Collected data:
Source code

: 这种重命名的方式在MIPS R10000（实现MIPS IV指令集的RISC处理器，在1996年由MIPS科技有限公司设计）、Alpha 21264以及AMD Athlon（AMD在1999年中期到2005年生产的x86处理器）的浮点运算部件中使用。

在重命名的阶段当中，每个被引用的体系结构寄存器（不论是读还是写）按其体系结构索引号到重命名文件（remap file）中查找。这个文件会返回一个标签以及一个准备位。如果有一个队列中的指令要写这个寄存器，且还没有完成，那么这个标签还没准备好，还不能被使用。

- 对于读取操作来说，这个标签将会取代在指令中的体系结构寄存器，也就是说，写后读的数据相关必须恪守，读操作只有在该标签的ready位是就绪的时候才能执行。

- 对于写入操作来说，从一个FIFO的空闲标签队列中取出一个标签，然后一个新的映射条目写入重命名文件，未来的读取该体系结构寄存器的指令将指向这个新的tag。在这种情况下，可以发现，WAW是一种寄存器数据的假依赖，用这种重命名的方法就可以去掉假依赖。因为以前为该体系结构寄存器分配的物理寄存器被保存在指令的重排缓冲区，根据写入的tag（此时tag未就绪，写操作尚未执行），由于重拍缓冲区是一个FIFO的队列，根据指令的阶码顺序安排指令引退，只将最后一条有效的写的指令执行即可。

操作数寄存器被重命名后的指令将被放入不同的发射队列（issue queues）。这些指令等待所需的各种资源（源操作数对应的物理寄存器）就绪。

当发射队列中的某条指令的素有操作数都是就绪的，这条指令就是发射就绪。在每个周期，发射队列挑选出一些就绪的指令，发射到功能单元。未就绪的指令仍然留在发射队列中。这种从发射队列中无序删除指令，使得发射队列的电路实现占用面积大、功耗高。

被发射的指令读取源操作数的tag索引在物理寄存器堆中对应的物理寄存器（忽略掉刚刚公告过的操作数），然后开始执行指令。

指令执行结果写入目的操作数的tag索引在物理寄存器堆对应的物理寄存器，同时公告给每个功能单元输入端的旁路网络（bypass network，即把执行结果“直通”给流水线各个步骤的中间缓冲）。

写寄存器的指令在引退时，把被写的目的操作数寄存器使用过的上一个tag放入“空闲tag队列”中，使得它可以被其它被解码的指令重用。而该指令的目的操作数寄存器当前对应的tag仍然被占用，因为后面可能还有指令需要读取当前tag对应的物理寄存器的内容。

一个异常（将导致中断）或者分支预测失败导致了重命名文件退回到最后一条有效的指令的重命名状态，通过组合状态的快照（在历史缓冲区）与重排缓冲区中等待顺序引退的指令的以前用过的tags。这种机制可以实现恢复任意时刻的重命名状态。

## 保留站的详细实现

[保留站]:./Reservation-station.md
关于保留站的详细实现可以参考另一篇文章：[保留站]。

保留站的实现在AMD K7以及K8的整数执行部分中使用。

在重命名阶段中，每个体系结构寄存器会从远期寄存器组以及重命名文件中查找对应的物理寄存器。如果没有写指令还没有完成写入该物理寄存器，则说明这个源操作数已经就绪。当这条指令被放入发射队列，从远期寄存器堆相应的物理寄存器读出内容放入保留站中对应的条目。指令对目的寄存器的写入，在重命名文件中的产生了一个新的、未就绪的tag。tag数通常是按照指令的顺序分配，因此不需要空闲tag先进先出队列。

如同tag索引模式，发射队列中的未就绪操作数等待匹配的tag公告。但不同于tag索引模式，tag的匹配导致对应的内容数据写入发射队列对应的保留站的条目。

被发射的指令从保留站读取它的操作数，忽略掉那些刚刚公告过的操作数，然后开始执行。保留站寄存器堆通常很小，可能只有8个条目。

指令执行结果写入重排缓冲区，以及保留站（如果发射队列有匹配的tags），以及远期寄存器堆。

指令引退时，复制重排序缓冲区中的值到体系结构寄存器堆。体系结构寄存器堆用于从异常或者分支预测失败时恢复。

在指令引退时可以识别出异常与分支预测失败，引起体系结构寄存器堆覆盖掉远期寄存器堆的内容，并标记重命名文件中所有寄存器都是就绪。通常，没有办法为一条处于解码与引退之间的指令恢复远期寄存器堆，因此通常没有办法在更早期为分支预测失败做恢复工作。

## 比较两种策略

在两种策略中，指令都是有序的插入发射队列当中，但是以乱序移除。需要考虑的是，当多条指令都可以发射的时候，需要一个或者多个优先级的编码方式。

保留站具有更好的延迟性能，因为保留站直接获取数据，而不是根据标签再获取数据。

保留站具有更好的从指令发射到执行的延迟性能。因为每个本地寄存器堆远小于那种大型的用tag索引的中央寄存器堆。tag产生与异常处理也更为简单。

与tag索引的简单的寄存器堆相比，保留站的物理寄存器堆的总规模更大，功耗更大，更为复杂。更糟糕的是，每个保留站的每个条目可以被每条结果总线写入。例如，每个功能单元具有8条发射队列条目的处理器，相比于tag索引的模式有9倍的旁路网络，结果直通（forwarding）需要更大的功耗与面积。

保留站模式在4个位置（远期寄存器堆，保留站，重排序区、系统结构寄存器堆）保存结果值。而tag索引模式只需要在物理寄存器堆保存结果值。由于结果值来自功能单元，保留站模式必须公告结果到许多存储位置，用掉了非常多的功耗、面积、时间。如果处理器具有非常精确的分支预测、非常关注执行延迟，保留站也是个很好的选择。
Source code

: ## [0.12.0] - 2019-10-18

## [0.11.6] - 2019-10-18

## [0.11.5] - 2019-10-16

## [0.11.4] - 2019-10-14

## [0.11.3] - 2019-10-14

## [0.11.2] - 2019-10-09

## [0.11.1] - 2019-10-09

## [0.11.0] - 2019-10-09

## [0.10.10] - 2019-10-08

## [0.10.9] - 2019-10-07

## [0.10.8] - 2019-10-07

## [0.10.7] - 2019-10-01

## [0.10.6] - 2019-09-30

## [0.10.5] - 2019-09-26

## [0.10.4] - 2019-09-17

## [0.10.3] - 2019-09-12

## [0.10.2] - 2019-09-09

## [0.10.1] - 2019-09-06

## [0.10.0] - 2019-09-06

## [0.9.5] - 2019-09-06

▸ Written task
Once you have read the records above, please copy them out exactly.

▸ Exercise response
Source code

: 这种重命名的方式在MIPS R10000（实现MIPS IV指令集的RISC处理器，在1996年由MIPS科技有限公司设计）、Alpha 21264以及AMD Athlon（AMD在1999年中期到2005年生产的x86处理器）的浮点运算部件中使用。

在重命名的阶段当中，每个被引用的体系结构寄存器（不论是读还是写）按其体系结构索引号到重命名文件（remap file）中查找。这个文件会返回一个标签以及一个准备位。如果有一个队列中的指令要写这个寄存器，且还没有完成，那么这个标签还没准备好，还不能被使用。

- 对于读取操作来说，这个标签将会取代在指令中的体系结构寄存器，也就是说，写后读的数据相关必须恪守，读操作只有在该标签的ready位是就绪的时候才能执行。

- 对于写入操作来说，从一个FIFO的空闲标签队列中取出一个标签，然后一个新的映射条目写入重命名文件，未来的读取该体系结构寄存器的指令将指向这个新的tag。在这种情况下，可以发现，WAW是一种寄存器数据的假依赖，用这种重命名的方法就可以去掉假依赖。因为以前为该体系结构寄存器分配的物理寄存器被保存在指令的重排缓冲区，根据写入的tag（此时tag未就绪，写操作尚未执行），由于重拍缓冲区是一个FIFO的队列，根据指令的阶码顺序安排指令引退，只将最后一条有效的写的指令执行即可。

操作数寄存器被重命名后的指令将被放入不同的发射队列（issue queues）。这些指令等待所需的各种资源（源操作数对应的物理寄存器）就绪。

当发射队列中的某条指令的素有操作数都是就绪的，这条指令就是发射就绪。在每个周期，发射队列挑选出一些就绪的指令，发射到功能单元。未就绪的指令仍然留在发射队列中。这种从发射队列中无序删除指令，使得发射队列的电路实现占用面积大、功耗高。

被发射的指令读取源操作数的tag索引在物理寄存器堆中对应的物理寄存器（忽略掉刚刚公告过的操作数），然后开始执行指令。

指令执行结果写入目的操作数的tag索引在物理寄存器堆对应的物理寄存器，同时公告给每个功能单元输入端的旁路网络（bypass network，即把执行结果“直通”给流水线各个步骤的中间缓冲）。

写寄存器的指令在引退时，把被写的目的操作数寄存器使用过的上一个tag放入“空闲tag队列”中，使得它可以被其它被解码的指令重用。而该指令的目的操作数寄存器当前对应的tag仍然被占用，因为后面可能还有指令需要读取当前tag对应的物理寄存器的内容。

一个异常（将导致中断）或者分支预测失败导致了重命名文件退回到最后一条有效的指令的重命名状态，通过组合状态的快照（在历史缓冲区）与重排缓冲区中等待顺序引退的指令的以前用过的tags。这种机制可以实现恢复任意时刻的重命名状态。

## 保留站的详细实现

[保留站]:./Reservation-station.md
关于保留站的详细实现可以参考另一篇文章：[保留站]。

保留站的实现在AMD K7以及K8的整数执行部分中使用。

在重命名阶段中，每个体系结构寄存器会从远期寄存器组以及重命名文件中查找对应的物理寄存器。如果没有写指令还没有完成写入该物理寄存器，则说明这个源操作数已经就绪。当这条指令被放入发射队列，从远期寄存器堆相应的物理寄存器读出内容放入保留站中对应的条目。指令对目的寄存器的写入，在重命名文件中的产生了一个新的、未就绪的tag。tag数通常是按照指令的顺序分配，因此不需要空闲tag先进先出队列。

如同tag索引模式，发射队列中的未就绪操作数等待匹配的tag公告。但不同于tag索引模式，tag的匹配导致对应的内容数据写入发射队列对应的保留站的条目。

被发射的指令从保留站读取它的操作数，忽略掉那些刚刚公告过的操作数，然后开始执行。保留站寄存器堆通常很小，可能只有8个条目。

指令执行结果写入重排缓冲区，以及保留站（如果发射队列有匹配的tags），以及远期寄存器堆。

指令引退时，复制重排序缓冲区中的值到体系结构寄存器堆。体系结构寄存器堆用于从异常或者分支预测失败时恢复。

在指令引退时可以识别出异常与分支预测失败，引起体系结构寄存器堆覆盖掉远期寄存器堆的内容，并标记重命名文件中所有寄存器都是就绪。通常，没有办法为一条处于解码与引退之间的指令恢复远期寄存器堆，因此通常没有办法在更早期为分支预测失败做恢复工作。

## 比较两种策略

在两种策略中，指令都是有序的插入发射队列当中，但是以乱序移除。需要考虑的是，当多条指令都可以发射的时候，需要一个或者多个优先级的编码方式。

保留站具有更好的延迟性能，因为保留站直接获取数据，而不是根据标签再获取数据。

保留站具有更好的从指令发射到执行的延迟性能。因为每个本地寄存器堆远小于那种大型的用tag索引的中央寄存器堆。tag产生与异常处理也更为简单。

与tag索引的简单的寄存器堆相比，保留站的物理寄存器堆的总规模更大，功耗更大，更为复杂。更糟糕的是，每个保留站的每个条目可以被每条结果总线写入。例如，每个功能单元具有8条发射队列条目的处理器，相比于tag索引的模式有9倍的旁路网络，结果直通（forwarding）需要更大的功耗与面积。

保留站模式在4个位置（远期寄存器堆，保留站，重排序区、系统结构寄存器堆）保存结果值。而tag索引模式只需要在物理寄存器堆保存结果值。由于结果值来自功能单元，保留站模式必须公告结果到许多存储位置，用掉了非常多的功耗、面积、时间。如果处理器具有非常精确的分支预测、非常关注执行延迟，保留站也是个很好的选择。
Source code

: ## [0.12.0] - 2019-10-18

## [0.11.6] - 2019-10-18

## [0.11.5] - 2019-10-16

## [0.11.4] - 2019-10-14

## [0.11.3] - 2019-10-14

## [0.11.2] - 2019-10-09

## [0.11.1] - 2019-10-09

## [0.11.0] - 2019-10-09

## [0.10.10] - 2019-10-08

## [0.10.9] - 2019-10-07

## [0.10.8] - 2019-10-07

## [0.10.7] - 2019-10-01

## [0.10.6] - 2019-09-30

## [0.10.5] - 2019-09-26

## [0.10.4] - 2019-09-17

## [0.10.3] - 2019-09-12

## [0.10.2] - 2019-09-09

## [0.10.1] - 2019-09-06

## [0.10.0] - 2019-09-06

## [0.9.5] - 2019-09-06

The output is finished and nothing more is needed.